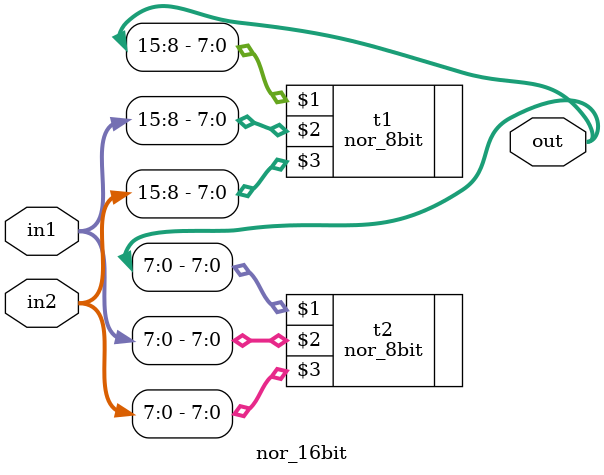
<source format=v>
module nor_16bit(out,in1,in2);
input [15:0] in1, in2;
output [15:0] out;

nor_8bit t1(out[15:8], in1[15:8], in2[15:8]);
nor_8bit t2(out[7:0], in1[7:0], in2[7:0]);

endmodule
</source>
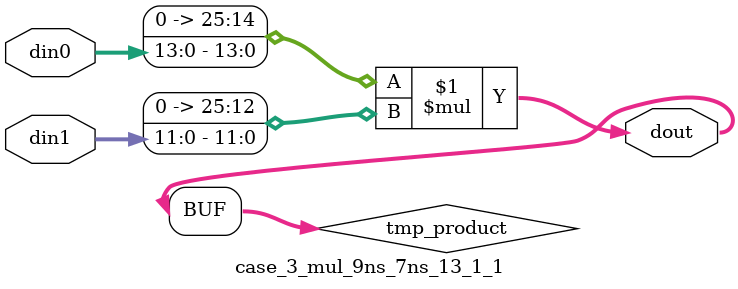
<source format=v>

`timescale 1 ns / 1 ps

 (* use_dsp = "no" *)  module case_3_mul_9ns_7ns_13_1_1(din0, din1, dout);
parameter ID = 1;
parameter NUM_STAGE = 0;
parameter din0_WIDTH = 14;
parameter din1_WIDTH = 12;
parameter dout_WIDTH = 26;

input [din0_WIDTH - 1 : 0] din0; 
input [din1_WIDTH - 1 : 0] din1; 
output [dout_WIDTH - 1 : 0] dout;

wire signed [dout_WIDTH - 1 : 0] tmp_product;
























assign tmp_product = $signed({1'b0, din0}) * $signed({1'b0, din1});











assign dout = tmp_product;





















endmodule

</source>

• [What to work on]:
Copy all records exactly, no images.

• [Output of the task]:
<source format=v>
module nor_16bit(out,in1,in2);
input [15:0] in1, in2;
output [15:0] out;

nor_8bit t1(out[15:8], in1[15:8], in2[15:8]);
nor_8bit t2(out[7:0], in1[7:0], in2[7:0]);

endmodule
</source>
<source format=v>

`timescale 1 ns / 1 ps

 (* use_dsp = "no" *)  module case_3_mul_9ns_7ns_13_1_1(din0, din1, dout);
parameter ID = 1;
parameter NUM_STAGE = 0;
parameter din0_WIDTH = 14;
parameter din1_WIDTH = 12;
parameter dout_WIDTH = 26;

input [din0_WIDTH - 1 : 0] din0; 
input [din1_WIDTH - 1 : 0] din1; 
output [dout_WIDTH - 1 : 0] dout;

wire signed [dout_WIDTH - 1 : 0] tmp_product;
























assign tmp_product = $signed({1'b0, din0}) * $signed({1'b0, din1});











assign dout = tmp_product;





















endmodule

</source>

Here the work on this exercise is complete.